La présidente : La greffière :
Du
L'arrêt qui précède, dont la rédaction a été approuvée à huis clos, est notifié à :
‑ Me Romain Deillon (pour Q.________),
‑ Me Jean-Noël Jaton (pour B.K.________ et A.K.________ et 11 consorts),
‑ M. V.________ et Mme G.________ (personnellement),
‑ M. J.________ (personnellement),
‑ Mme A.A.________ et M. B.A.________ (personnellement),
‑ M. R.B.________ et Mme R.C.________ (personnellement).

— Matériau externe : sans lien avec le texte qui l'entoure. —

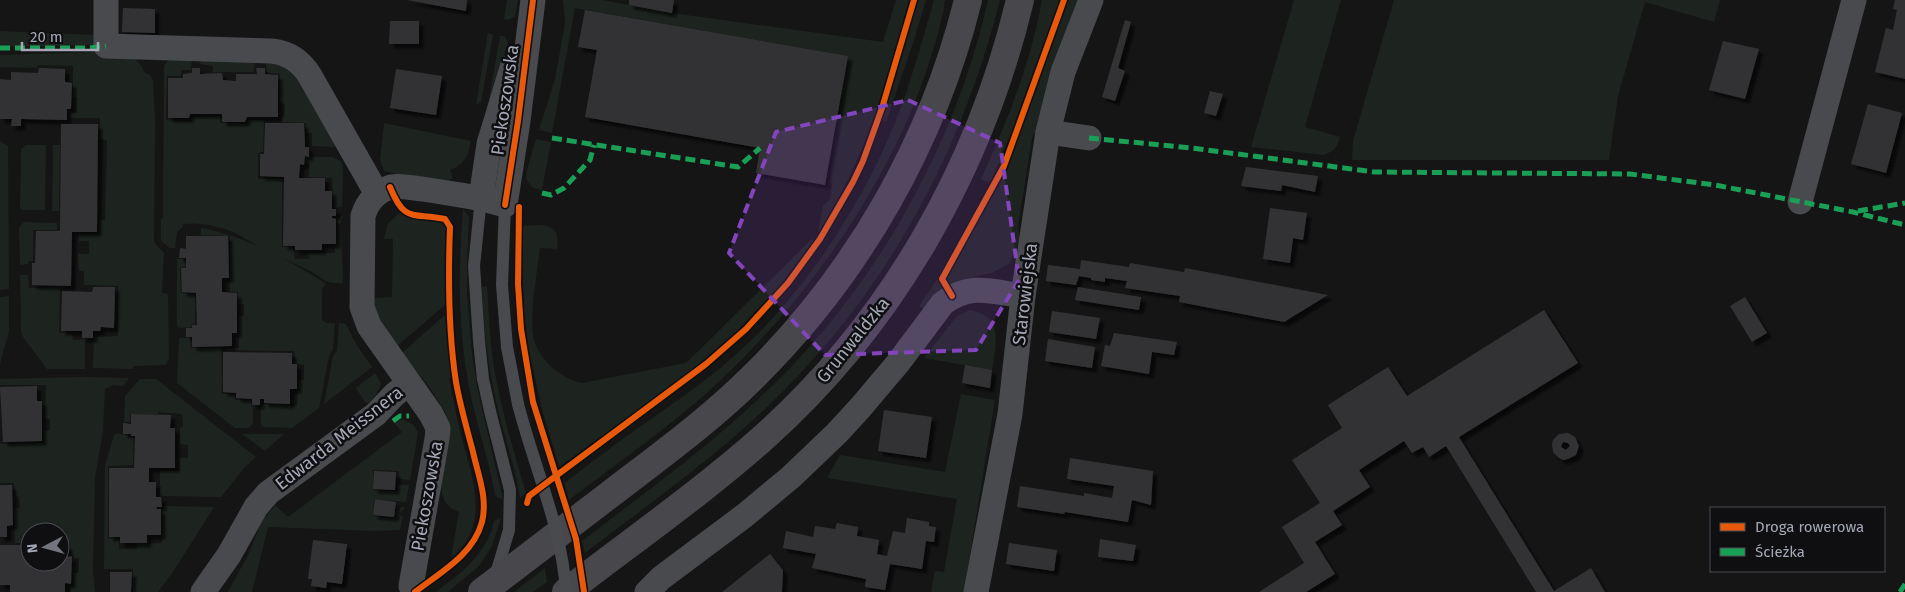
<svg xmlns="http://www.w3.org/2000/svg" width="1905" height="592" font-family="'Fira Sans',sans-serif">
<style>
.green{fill:#1d241f}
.building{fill:#333334;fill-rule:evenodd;filter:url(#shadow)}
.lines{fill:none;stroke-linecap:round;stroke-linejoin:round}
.service{stroke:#494a4e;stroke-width:12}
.minor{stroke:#494a4e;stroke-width:25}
.secondary{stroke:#48484c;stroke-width:28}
.service-bridge{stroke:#494a4e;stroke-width:12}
.quiet{stroke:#1a9f57;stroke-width:5;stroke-dasharray:10 5;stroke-linecap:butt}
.cycleway-casing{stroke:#0f0f11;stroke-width:9}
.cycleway{stroke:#e8590c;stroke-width:6}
.marked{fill:#8345bd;fill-opacity:0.2;stroke:#8345bd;stroke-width:4;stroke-dasharray:10 6;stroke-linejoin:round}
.labels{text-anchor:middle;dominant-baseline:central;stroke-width:5;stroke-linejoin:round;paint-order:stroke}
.street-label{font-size:18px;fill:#a5a8b7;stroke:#0f0f11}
</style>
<defs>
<filter id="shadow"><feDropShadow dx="4.5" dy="4.5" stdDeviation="1" flood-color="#0009"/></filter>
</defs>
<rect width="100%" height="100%" fill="#151515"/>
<!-- green -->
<g class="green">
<polygon points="507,0 518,0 515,17 507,20 504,19"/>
<path d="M563,0H602L672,13L883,42L896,0H909C890,68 872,137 838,199C831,210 826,223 818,232L823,206L830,199L832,184L829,183L847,56L575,8L552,133L539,130L555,79L565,23Z"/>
<polygon points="918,0 926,0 914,40 886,122 882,120"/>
<path d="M934,0H945L944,8C914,148 824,282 721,380C674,424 620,461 569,500L564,483C584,468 604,453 624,438C666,408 710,380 747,344C814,281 870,191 902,105C914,70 924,35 934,0Z"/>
<path d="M988,0H1000C959,162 878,307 753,420C700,468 641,510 585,553L582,541C647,491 714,443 773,385C878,283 956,143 988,0Z"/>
<path d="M1042,0H1060L1010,136L990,183L981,179C1007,122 1031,62 1042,0Z"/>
<polygon points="1068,0 1079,0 1040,122 1032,138 1018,227 1020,240 1009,264 991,273 968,278 949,286 946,276 995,190 1007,166"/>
<path d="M1294,0H1341L1305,127L1340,137C1337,148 1334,151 1324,155L1251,147Z"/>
<polygon points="1394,0 1720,0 1714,22 1645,2 1618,96 1609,160 1352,160 1353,141"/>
<polygon points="0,31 95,35 95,45 0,47"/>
<polygon points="488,33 493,35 481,102 476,105"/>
<polygon points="500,36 504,36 508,42 491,101 489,100"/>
<polygon points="96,52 96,54 132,55 142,67 144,72 150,75 153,80 155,119 154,242 164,253 162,293 168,294 169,359 165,365 133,366 133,369 93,368 94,337 118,336 118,286 84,285 84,271 79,271 78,254 89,254 89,241 79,241 79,234 99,234 100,220 105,220 107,140 100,139 100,118 70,118 70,113 77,113 77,97 73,97 73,66 38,65 37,68 0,67 0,55"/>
<path d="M192,55L191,70H181V76H167L166,120L191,122L192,117L220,116V123L247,124L248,120H264L263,152L258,153V179H282V247H293L295,259H309L308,253H335V246L337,244L338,219L335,218V217L343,216L341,222L343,283C321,284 325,278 308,270C292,261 271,255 256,245C235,230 209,221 183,224V227L177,232L175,248H170L161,241V218H163L164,66L170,58Z"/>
<polygon points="255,58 254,71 253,72 213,72 213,66 200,64 201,60"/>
<polygon points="265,58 296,73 337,144 336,147 312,146 312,133 306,133 306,123 282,122 282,117 284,117 285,104 280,103 280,74 267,73"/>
<path d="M384,123L471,141C468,156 465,164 450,170L453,179C431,184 405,176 384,171L380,160Z"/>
<polygon points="536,139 551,142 542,190 533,188 526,179 527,170"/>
<polygon points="0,141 8,146 9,289 0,290"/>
<polygon points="26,145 46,145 45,210 22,210 20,208 21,149"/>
<polygon points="53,145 60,145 59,211 52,211"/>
<polygon points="306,157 332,157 341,161 343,168 342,207 334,208 332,178 309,177 309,164 306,163"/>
<path d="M463,209L469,217L467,264V296L472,354L477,387L503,499L498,498L495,495C489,459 476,423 469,387C458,328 458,269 463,209Z"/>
<path d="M400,213L407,216L443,222L446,225L445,305L397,346C389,334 370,312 375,298L392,297L393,239H384L388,223Z"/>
<polygon points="24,222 57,223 57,230 33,230 33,261 29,261 28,264 20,265 19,227"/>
<path d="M542,225C557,227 559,236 557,249L540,248C537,275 530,308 533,334C535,357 561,379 582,383L686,363L812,239L814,240L779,287L723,345L669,387L559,467L542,409L529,350L525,319L523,285V226Z"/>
<path d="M201,228C245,236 288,259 326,284L322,289V320L326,323H335L333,349L329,356L319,408L292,428L264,427L261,424V406L264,404L297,406L299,380H304V365L295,363L294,351L226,350V349L239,348V316H244V304H238V292L230,291V236L201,235Z"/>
<polygon points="177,259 185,259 185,267 180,268 181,293 195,294 195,324 191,325 191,327 180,328 177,326"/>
<polygon points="20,275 28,275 29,288 60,288 59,333 72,333 73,340 85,339 85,369 47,369 23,337 21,331"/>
<polygon points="938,278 943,291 924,310 919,306"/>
<path d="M487,286C489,317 490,348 496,378C503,417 515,455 526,493L520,498C515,465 503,434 496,401C487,363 484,325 482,287Z"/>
<polygon points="9,296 9,331 0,364 0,297"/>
<path d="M970,310C1004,316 996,344 992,370L924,358L957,316Z"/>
<path d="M445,315L452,377L449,378C453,397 456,416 461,435C472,477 492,525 451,558L459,512C425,500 451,457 450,432C449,405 418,374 402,353Z"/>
<polygon points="339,323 346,324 356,344 372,367 324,404 333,356 337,351"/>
<polygon points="179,338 190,338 191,348 221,348 222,394 235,394 235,400 251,400 251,406 253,407 253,424 248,428 235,428 177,383"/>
<path d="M375,373L381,383C379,390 374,400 368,403L365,402L356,388Z"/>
<polygon points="82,377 129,378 123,386 113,385 105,389 103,431 95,477 93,571 95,592 71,592 71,588 73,586 73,573 79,573 79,558 74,558 73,555 71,555 70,543 60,543 60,532 30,532 30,543 15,543 14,509 20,508 19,497 15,496 14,483 0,483 0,444 44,443 44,431 50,430 50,419 45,419 46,385 0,385 0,379"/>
<polygon points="140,379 156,379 256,457 244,468 221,497 163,496 160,495 160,471 180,471 180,458 188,458 188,445 180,444 180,427 183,427 182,414 158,412 158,414 130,414 130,422 124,422 125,396"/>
<polygon points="961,394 995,400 964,592 931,592 935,571 944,572 957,499 827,478 840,455 945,472"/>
<polygon points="403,419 414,425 418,433 410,480 399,479 399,471 373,470 373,490 394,491 398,490 398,485 409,485 406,502 374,499 373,516 394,518 397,507 405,507 400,515 403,516 400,530 376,531 268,527 252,592 228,592 249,553 261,523 275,505 288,517 402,432 394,423"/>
<polygon points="117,433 133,437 133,465 108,466 108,538 119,539 119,549 137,549 137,544 162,543 163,506 214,507 175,569 158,592 133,592 133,569 104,569 105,466 114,435"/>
<polygon points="242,434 284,434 265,451"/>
<path d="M501,518L492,546L479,566L448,592H436C461,573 487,554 494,521Z"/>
<polygon points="545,568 547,582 533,592 514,592"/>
</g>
<!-- building -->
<g class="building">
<polygon points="407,0 467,0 466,11"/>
<polygon points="629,0 674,0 672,13 629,5"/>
<polygon points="1895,0 1905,0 1905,79 1875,72 1886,28 1893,30 1897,10 1893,9"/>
<polygon points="123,8 155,9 155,33 122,32"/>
<polygon points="585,10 848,56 825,185 756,173 760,148 585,117 597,50 578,47"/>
<polygon points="1125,20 1131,22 1118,68 1125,71 1115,101 1102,97"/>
<polygon points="390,21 419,21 419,44 389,44"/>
<polygon points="1723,41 1759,49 1745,99 1709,90"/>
<polygon points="39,68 65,69 65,82 72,83 71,109 67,109 67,120 21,119 21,126 11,126 12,119 0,119 0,79 11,80 11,72 38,73"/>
<polygon points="192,68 200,68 200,74 222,73 223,80 236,81 236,74 257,74 256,68 265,68 265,74 278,75 278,117 247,117 245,122 222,122 222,114 190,114 189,118 168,118 168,78 183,78 183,74 192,73"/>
<polygon points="396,69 442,76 436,115 390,108"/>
<polygon points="1210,91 1223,94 1216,116 1204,113"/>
<polygon points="1868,104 1902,113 1886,173 1851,164"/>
<polygon points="265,123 304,123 305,147 309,147 309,157 305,156 304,165 300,164 299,178 325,178 325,191 332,191 332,209 336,209 336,216 332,216 332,218 336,219 336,244 322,244 322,250 295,250 295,246 283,246 284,177 260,176 260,154 264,154"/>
<polygon points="61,124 98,124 97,232 72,232 71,286 32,285 32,263 35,263 36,231 60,231"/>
<polygon points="1246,167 1318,176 1315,192 1282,185 1281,191 1241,186"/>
<polygon points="1270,208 1307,213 1303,240 1293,238 1290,263 1263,259"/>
<polygon points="186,236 228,236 229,278 222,278 222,292 237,293 237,333 232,333 232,346 192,347 192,337 186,337 186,328 192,328 192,325 197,325 196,293 182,292 181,268 186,268 186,258 179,258 180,248 186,249"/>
<polygon points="1081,260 1129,267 1130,263 1184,272 1185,268 1328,295 1284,322 1179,302 1180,296 1125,288 1127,281 1105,278 1105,282 1091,280 1091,278 1079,276 1076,285 1046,281 1048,265 1080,269"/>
<polygon points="93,287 115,287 114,328 101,327 100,331 93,331 93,338 82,338 82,331 61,331 62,291 92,292"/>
<polygon points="1078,287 1141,297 1139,310 1075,300"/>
<polygon points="1745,297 1767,333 1752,342 1730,306"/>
<polygon points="1544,310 1578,363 1459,437 1554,591 1591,568 1605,592 1536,592 1446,446 1429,457 1423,447 1412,453 1404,441 1359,470 1370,487 1333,511 1342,525 1315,542 1335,574 1306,592 1259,592 1304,563 1282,527 1320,503 1292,460 1342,428 1328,405 1388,367 1407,396"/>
<polygon points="1052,311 1100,318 1096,339 1049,332"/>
<polygon points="1114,333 1177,342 1174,355 1152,352 1149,374 1101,366 1105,345 1110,346"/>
<polygon points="1048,339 1095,347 1092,368 1045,361"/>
<polygon points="223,352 292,353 292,364 297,364 297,389 290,389 290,404 264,403 264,399 260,399 260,405 252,405 252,399 236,398 236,393 223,392"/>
<polygon points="965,365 992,370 990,388 962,383"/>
<polygon points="37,386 37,401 42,401 42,441 3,442 0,387"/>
<polygon points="884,410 932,417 926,458 878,451"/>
<polygon points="131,414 171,415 170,428 175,428 175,468 149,468 149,482 156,482 156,497 161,497 162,507 156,507 157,509 161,509 161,535 147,535 147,543 120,543 120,537 109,537 109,468 134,468 135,436 131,436 131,434 123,434 123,423 131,424"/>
<path d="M1568,433L1575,437L1579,446L1576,455L1568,459L1563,460L1559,458L1553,452L1552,444L1553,440L1559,434ZM1563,442L1568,443L1570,446L1566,450L1561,447Z"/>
<polygon points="1070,458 1153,471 1151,505 1132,500 1128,522 1065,512 1064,514 1017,507 1020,486 1084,496 1084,493 1112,498 1114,486 1067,479"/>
<polygon points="374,471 396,472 395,490 373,489"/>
<polygon points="0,485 12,485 13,525 7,526 7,537 0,537"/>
<polygon points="375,499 396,502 394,517 373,515"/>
<polygon points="907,518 929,522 929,526 936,527 934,542 926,541 922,569 890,564 885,590 865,587 866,579 812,568 816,554 783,548 786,531 813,537 815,526 835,529 837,523 858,527 857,536 879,540 877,554 887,556 893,531 905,533"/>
<polygon points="1100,539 1136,545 1133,561 1098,557"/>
<polygon points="313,540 347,544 342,584 327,582 326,588 311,586 312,579 308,579"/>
<polygon points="1009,543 1057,550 1054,571 1006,564"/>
<polygon points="0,545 30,545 30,562 60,562 60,545 68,545 68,557 72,556 71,584 65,583 65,592 10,592 10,585 0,585"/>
<polygon points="770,554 783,570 782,592 722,592"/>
<polygon points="110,572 132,572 131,592 110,592"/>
</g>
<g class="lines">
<!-- service -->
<g class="service">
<polyline points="481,198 474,266 479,341 483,379 490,411 510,490 509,530 495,577"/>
<polyline points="505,205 502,285 507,347 518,404"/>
</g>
<!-- minor -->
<g class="minor">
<path d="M106,0V46L272,51C289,53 301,61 310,76L377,194"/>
<polyline points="1048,132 1089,138"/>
<polyline points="481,198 489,144 513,65"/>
<polyline points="1800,202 1854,0"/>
<path d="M411,586L437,439L438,428L431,414L369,326L362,307L363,216C367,202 377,191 391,187C401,185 412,188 422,189C450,193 478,197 505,205L518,121L533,0"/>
<polyline points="203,592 229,555 256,507 268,493 376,414 394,395 409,383"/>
<path d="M647,592L661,578L744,516L791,477L837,433L860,408L898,363L943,303C972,282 992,292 1023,296"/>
<polyline points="976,592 1010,414 1023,296 1048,132 1063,72 1091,0"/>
</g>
<!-- secondary -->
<g class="secondary">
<path d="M482,592C527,558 572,523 617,489C664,453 712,418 754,376C858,273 933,142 968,0"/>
<path d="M566,592C632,541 701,493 763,438C892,323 980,168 1020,0"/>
</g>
<!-- service-bridge -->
<path class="service-bridge" d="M518,404C534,467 562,527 566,592"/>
<!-- quiet -->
<g class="quiet">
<polyline points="0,48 89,48 106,46"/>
<polyline points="552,138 738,167 760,148"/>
<polyline points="1089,138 1192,148 1374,172 1630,174 1715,185 1853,212 1905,225"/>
<polyline points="542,193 551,195 564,188 590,160 594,145"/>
<polyline points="1858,211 1905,203"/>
<polyline points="393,421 400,416 409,416"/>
<polyline points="1900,592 1905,584"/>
</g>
<defs>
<g id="cycleway">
<path d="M390,187C405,224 413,212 445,219L450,227C448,279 448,330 456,382C460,405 467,429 473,452C478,475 488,498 482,522C473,555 441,572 415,592"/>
<polyline points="505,205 518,121 533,0"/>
<polyline points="519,207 518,284 521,329 533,402 576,539 584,592"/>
<polyline points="952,296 942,279 1004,166 1064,0"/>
<polyline points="527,503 529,496 706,364 746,329 788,283 820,239 853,182 863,161 882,108 914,0"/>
</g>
</defs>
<!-- cycleway casing -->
<use href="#cycleway" class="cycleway-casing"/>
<!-- cycleway -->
<use href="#cycleway" class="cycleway"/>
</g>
<!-- marked area -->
<path class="marked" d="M908,100L1000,143L1019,280L976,350L825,355L729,253L776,132Z"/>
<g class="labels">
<!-- street labels -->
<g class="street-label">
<text transform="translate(505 100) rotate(-82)">Piekoszowska</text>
<text transform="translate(1025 294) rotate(-83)">Starowiejska</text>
<text transform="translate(853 340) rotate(-51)">Grunwaldzka</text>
<text transform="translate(339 438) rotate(-38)">Edwarda Meissnera</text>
<text transform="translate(427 496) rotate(-80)">Piekoszowska</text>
</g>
</g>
<!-- legend -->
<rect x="1710" y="507" width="175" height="65" fill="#0f0f11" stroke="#4b4c53"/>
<rect x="1720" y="523" width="25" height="8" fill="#e8590c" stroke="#4b4c53"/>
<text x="1755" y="532" font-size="15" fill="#a5a8b7">Droga rowerowa</text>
<rect x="1720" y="548" width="25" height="8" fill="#1a9f57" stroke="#4b4c53"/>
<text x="1755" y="557" font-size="15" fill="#a5a8b7">Ścieżka</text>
<!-- north arrow -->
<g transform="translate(45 547) rotate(264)"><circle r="24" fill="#0f0f11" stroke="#4b4c53"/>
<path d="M0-4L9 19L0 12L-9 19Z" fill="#73757e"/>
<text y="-8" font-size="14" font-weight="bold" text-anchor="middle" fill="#a5a8b7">N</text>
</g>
<!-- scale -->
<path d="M22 42v8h76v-8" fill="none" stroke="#a5a8b7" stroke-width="2.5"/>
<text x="30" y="42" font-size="15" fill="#a5a8b7" stroke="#0f0f11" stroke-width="4" paint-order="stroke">20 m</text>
</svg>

Le présent arrêt peut faire l'objet d'un recours en matière civile devant le Tribunal fédéral au sens des art. 72 ss LTF (loi du 17 juin 2005 sur le Tribunal fédéral – RS 173.110), cas échéant d'un recours constitutionnel subsidiaire au sens des art. 113 ss LTF. Dans les affaires pécuniaires, le recours en matière civile n'est recevable que si la valeur litigieuse s'élève au moins à 15'000 fr. en matière de droit du travail et de droit du bail à loyer, à 30'000 fr. dans les autres cas, à moins que la contestation ne soulève une question juridique de principe (art. 74 LTF). Ces recours doivent être déposés devant le Tribunal fédéral dans les trente jours qui suivent la présente notification (art. 100 al. 1 LTF).
Cet arrêt est communiqué, par l'envoi de photocopies, à :
‑ M. le Président du Tribunal civil de l’arrondissement de La Côte.